# Exercise directions
Reproduce the lines of the records below, swapping every "Gratis" for "Free" and leaving all other text unchanged.

#### Exercise material ####

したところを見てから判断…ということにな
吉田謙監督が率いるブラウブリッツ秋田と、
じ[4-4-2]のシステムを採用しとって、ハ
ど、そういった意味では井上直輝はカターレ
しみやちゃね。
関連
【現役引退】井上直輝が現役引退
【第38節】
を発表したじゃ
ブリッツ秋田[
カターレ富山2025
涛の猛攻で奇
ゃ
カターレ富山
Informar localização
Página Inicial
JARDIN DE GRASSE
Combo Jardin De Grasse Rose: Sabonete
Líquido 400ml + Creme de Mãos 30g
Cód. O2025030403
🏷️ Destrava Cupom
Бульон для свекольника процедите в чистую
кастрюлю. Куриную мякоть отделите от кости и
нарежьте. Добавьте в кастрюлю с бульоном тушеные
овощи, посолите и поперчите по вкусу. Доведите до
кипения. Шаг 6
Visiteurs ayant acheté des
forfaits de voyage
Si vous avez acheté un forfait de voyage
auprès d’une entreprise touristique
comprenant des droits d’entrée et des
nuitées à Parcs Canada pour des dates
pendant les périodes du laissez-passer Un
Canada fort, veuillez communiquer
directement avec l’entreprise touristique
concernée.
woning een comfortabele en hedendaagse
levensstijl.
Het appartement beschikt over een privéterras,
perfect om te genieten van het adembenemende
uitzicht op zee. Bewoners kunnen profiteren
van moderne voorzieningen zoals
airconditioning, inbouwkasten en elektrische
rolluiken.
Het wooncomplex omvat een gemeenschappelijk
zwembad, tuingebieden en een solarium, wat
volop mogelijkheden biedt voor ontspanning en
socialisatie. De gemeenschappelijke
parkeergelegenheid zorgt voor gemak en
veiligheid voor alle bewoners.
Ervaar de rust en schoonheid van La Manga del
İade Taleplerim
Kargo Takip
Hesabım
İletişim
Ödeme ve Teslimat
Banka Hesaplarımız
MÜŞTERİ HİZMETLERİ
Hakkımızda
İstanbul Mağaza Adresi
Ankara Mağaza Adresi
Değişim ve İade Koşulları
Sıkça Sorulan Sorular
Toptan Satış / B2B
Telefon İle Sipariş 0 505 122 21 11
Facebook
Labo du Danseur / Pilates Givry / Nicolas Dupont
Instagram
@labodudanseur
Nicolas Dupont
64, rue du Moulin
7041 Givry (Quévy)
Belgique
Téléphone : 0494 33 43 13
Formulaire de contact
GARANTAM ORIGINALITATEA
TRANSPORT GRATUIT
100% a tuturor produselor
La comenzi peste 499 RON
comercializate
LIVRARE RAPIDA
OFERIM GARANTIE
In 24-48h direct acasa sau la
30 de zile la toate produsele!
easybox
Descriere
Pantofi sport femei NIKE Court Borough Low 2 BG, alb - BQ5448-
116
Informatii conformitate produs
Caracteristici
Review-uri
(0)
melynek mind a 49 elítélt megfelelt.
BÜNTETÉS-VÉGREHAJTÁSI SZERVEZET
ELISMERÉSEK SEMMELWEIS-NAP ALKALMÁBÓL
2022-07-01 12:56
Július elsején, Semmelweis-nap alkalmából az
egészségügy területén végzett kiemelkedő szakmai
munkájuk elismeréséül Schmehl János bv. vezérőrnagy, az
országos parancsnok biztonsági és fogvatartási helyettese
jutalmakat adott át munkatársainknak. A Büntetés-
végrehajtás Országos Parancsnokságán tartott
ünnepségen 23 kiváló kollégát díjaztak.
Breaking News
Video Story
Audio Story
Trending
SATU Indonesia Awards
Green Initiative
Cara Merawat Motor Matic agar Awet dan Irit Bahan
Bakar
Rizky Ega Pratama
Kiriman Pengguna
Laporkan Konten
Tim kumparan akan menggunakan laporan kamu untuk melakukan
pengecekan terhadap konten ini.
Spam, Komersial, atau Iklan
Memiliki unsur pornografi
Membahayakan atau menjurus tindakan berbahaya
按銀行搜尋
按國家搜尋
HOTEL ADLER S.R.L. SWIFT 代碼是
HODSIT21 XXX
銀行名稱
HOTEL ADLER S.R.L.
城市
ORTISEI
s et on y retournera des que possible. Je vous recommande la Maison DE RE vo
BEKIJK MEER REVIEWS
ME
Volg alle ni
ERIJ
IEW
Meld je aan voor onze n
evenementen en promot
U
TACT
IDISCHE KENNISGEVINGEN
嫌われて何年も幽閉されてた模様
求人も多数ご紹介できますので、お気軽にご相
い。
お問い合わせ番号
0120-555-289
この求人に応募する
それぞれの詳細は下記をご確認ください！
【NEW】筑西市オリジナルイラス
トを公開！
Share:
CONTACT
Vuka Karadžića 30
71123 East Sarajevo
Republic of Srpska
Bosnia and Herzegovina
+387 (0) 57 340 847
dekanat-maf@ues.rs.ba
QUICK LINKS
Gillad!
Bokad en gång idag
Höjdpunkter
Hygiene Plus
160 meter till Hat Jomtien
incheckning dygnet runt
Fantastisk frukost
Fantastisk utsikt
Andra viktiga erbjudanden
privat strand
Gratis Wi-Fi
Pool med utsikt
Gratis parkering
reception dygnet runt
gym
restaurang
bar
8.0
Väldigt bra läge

####

# Expected output
したところを見てから判断…ということにな
吉田謙監督が率いるブラウブリッツ秋田と、
じ[4-4-2]のシステムを採用しとって、ハ
ど、そういった意味では井上直輝はカターレ
しみやちゃね。
関連
【現役引退】井上直輝が現役引退
【第38節】
を発表したじゃ
ブリッツ秋田[
カターレ富山2025
涛の猛攻で奇
ゃ
カターレ富山
Informar localização
Página Inicial
JARDIN DE GRASSE
Combo Jardin De Grasse Rose: Sabonete
Líquido 400ml + Creme de Mãos 30g
Cód. O2025030403
🏷️ Destrava Cupom
Бульон для свекольника процедите в чистую
кастрюлю. Куриную мякоть отделите от кости и
нарежьте. Добавьте в кастрюлю с бульоном тушеные
овощи, посолите и поперчите по вкусу. Доведите до
кипения. Шаг 6
Visiteurs ayant acheté des
forfaits de voyage
Si vous avez acheté un forfait de voyage
auprès d’une entreprise touristique
comprenant des droits d’entrée et des
nuitées à Parcs Canada pour des dates
pendant les périodes du laissez-passer Un
Canada fort, veuillez communiquer
directement avec l’entreprise touristique
concernée.
woning een comfortabele en hedendaagse
levensstijl.
Het appartement beschikt over een privéterras,
perfect om te genieten van het adembenemende
uitzicht op zee. Bewoners kunnen profiteren
van moderne voorzieningen zoals
airconditioning, inbouwkasten en elektrische
rolluiken.
Het wooncomplex omvat een gemeenschappelijk
zwembad, tuingebieden en een solarium, wat
volop mogelijkheden biedt voor ontspanning en
socialisatie. De gemeenschappelijke
parkeergelegenheid zorgt voor gemak en
veiligheid voor alle bewoners.
Ervaar de rust en schoonheid van La Manga del
İade Taleplerim
Kargo Takip
Hesabım
İletişim
Ödeme ve Teslimat
Banka Hesaplarımız
MÜŞTERİ HİZMETLERİ
Hakkımızda
İstanbul Mağaza Adresi
Ankara Mağaza Adresi
Değişim ve İade Koşulları
Sıkça Sorulan Sorular
Toptan Satış / B2B
Telefon İle Sipariş 0 505 122 21 11
Facebook
Labo du Danseur / Pilates Givry / Nicolas Dupont
Instagram
@labodudanseur
Nicolas Dupont
64, rue du Moulin
7041 Givry (Quévy)
Belgique
Téléphone : 0494 33 43 13
Formulaire de contact
GARANTAM ORIGINALITATEA
TRANSPORT GRATUIT
100% a tuturor produselor
La comenzi peste 499 RON
comercializate
LIVRARE RAPIDA
OFERIM GARANTIE
In 24-48h direct acasa sau la
30 de zile la toate produsele!
easybox
Descriere
Pantofi sport femei NIKE Court Borough Low 2 BG, alb - BQ5448-
116
Informatii conformitate produs
Caracteristici
Review-uri
(0)
melynek mind a 49 elítélt megfelelt.
BÜNTETÉS-VÉGREHAJTÁSI SZERVEZET
ELISMERÉSEK SEMMELWEIS-NAP ALKALMÁBÓL
2022-07-01 12:56
Július elsején, Semmelweis-nap alkalmából az
egészségügy területén végzett kiemelkedő szakmai
munkájuk elismeréséül Schmehl János bv. vezérőrnagy, az
országos parancsnok biztonsági és fogvatartási helyettese
jutalmakat adott át munkatársainknak. A Büntetés-
végrehajtás Országos Parancsnokságán tartott
ünnepségen 23 kiváló kollégát díjaztak.
Breaking News
Video Story
Audio Story
Trending
SATU Indonesia Awards
Green Initiative
Cara Merawat Motor Matic agar Awet dan Irit Bahan
Bakar
Rizky Ega Pratama
Kiriman Pengguna
Laporkan Konten
Tim kumparan akan menggunakan laporan kamu untuk melakukan
pengecekan terhadap konten ini.
Spam, Komersial, atau Iklan
Memiliki unsur pornografi
Membahayakan atau menjurus tindakan berbahaya
按銀行搜尋
按國家搜尋
HOTEL ADLER S.R.L. SWIFT 代碼是
HODSIT21 XXX
銀行名稱
HOTEL ADLER S.R.L.
城市
ORTISEI
s et on y retournera des que possible. Je vous recommande la Maison DE RE vo
BEKIJK MEER REVIEWS
ME
Volg alle ni
ERIJ
IEW
Meld je aan voor onze n
evenementen en promot
U
TACT
IDISCHE KENNISGEVINGEN
嫌われて何年も幽閉されてた模様
求人も多数ご紹介できますので、お気軽にご相
い。
お問い合わせ番号
0120-555-289
この求人に応募する
それぞれの詳細は下記をご確認ください！
【NEW】筑西市オリジナルイラス
トを公開！
Share:
CONTACT
Vuka Karadžića 30
71123 East Sarajevo
Republic of Srpska
Bosnia and Herzegovina
+387 (0) 57 340 847
dekanat-maf@ues.rs.ba
QUICK LINKS
Gillad!
Bokad en gång idag
Höjdpunkter
Hygiene Plus
160 meter till Hat Jomtien
incheckning dygnet runt
Fantastisk frukost
Fantastisk utsikt
Andra viktiga erbjudanden
privat strand
Free Wi-Fi
Pool med utsikt
Free parkering
reception dygnet runt
gym
restaurang
bar
8.0
Väldigt bra läge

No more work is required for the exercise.